Bagai diiris dengan sembilu, lagi-lagi pada 24 November 2011, DPR RI bersama pemerintah dan DPD RI menyatakan jika terdapat 38 RUU yang masuk dalam Prolegnas Prioritas 2021, namun tidak termasuk RUU Kefarmasian. Hal tersebut pun menyebabkan ISMAFARSI wilayah Timur mengirimkan surat terbuka kepada Presiden Joko Widodo dalam menyuarakan keresahan regulasi yang tidak menghargai dan tidak mengindahkan profesi kefarmasian.
Profesi kefarmasian, baik apoteker dan tenaga kefarmasian lainnya, sangat berjasa dalam peningkatan dan pengembagan kesehatan nasional. Sebagian besar aktivitas dan tindakan medis yang dilakukan menggunakan obat dan alat kesehatan yang merupakan produk dari kefarmasian. Apoteker berperan dalam riset, uji klinis, produksi, distribusi, dan pelayanan obat di berbagai fasilitas kesehatan.
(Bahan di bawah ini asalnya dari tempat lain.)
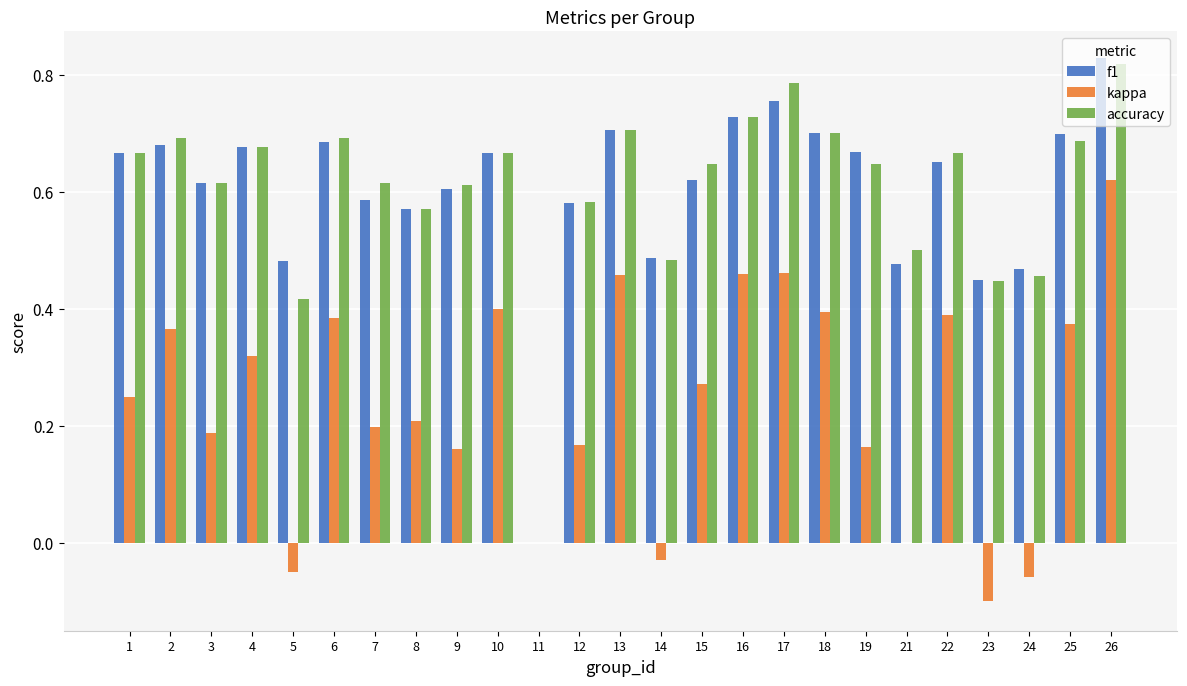

What is the total value across all series at 17?

2.0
Dengan surat tersebut diharapkan RUU Kefarmasian dapat segera ditangani agar profesi kefarmasian dengan segera memiliki payung hukum yang jelas.
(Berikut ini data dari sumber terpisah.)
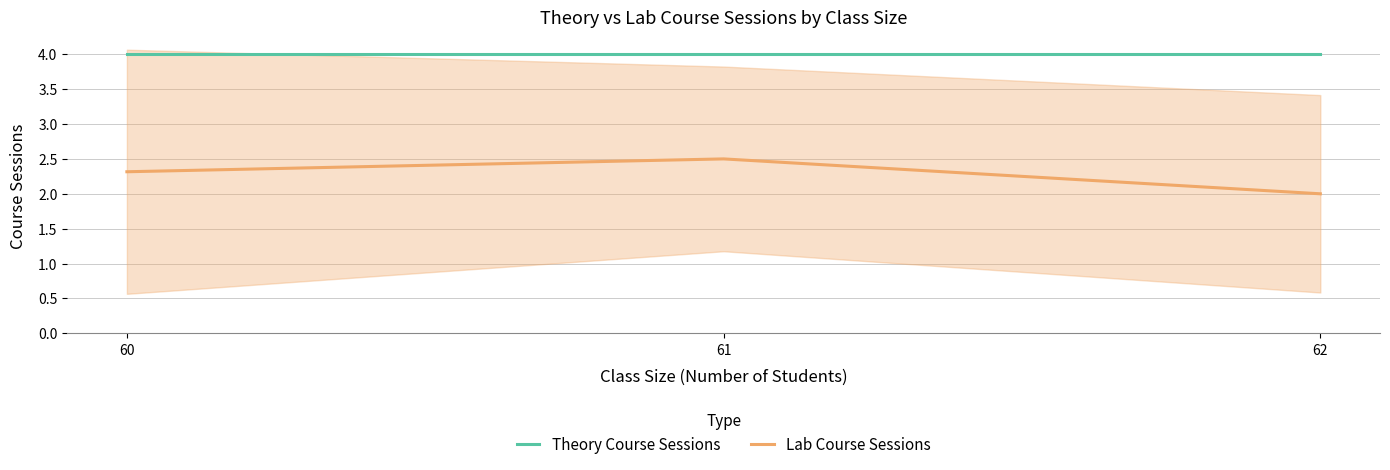

Does the chart display data point markers on the line(s)?

No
Hingga saat ini, Farmasis Indonesia Bersatu (FIB) telah mengajukan draft RUU Praktik Kefarmasian kepada DPR RI menggantikan RUU Kefarmasian. Emanuel Melkiades menyatakan masih terdapat harapan dan kemungkinan jika RUU Praktik Kefarmasian ini dapat masuk dalam Prolegnas Prioritas 2022. Praktik kefarmasian sendiri memiliki cakupan yang lupa, baik dari praktik mandiri di komunitas, praktik farmasi klinik, praktik farmasi veteriner, serta praktik dan evaluasi alat kesehatan dan perbekalan farmasi. RUU Praktik Kefarmasian ini sangat penting bagi apoteker dan tenaga kefarmasian lainnya dalam menjelaskan kefarmasian apotek yang baik dan benar.